Arroz con Pollo
~Serves 3-4 , generously~
2 tablespoon olive oil
4-6 boneless skinless chicken thighs
2 tsp ADOBO
2 tsp paprika or MAYA or SMOKE or ORO (opt)
3 cloves garlic, minced fine
1/2 green pepper, diced fine
1/2 medium onion, diced fine
handful of cilantro - stems and leaves
1 1/2 tsp ADOBO
1 cup tomato sauce
1 cup white rice, rinsed
1/2 cup frozen peas (try pigeon peas!)
1/2 cup chopped green olives
Garnish: cilantro leaves, lime wedges
Heat oil in a large skillet on med-high. Season chicken with ADOBO and paprika (if using). Arrange chicken in pan and leave to sear at least 5 mins. Flip and cook another 4-5 minutes.
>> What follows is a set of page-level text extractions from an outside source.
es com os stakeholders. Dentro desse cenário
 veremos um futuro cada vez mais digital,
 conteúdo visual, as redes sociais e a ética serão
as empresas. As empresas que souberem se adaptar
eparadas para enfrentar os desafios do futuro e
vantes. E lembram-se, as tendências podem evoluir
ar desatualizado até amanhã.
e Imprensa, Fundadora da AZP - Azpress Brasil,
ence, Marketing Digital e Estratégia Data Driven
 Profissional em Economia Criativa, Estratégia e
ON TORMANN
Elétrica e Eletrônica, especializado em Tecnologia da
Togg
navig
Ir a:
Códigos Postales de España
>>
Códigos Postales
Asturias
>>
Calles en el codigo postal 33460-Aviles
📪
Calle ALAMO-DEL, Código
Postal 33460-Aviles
Remove to a plate.
Reduce heat to med-low and stir in chopped veg, cooking until soft but not brown, about 3-5 mins. Stir in remaining ADOBO, then stir in tomato sauce with 1 1/4 cup water, and bring to a simmer. Stir in rice and top with chicken. Cover, reduce heat to low and cook until rice is tender, 15 - 20 mins.
Remove cover and scatter peas and olives , recover and cook another 5 mins or so.
Garnish with chopped cilantro and lime wedges.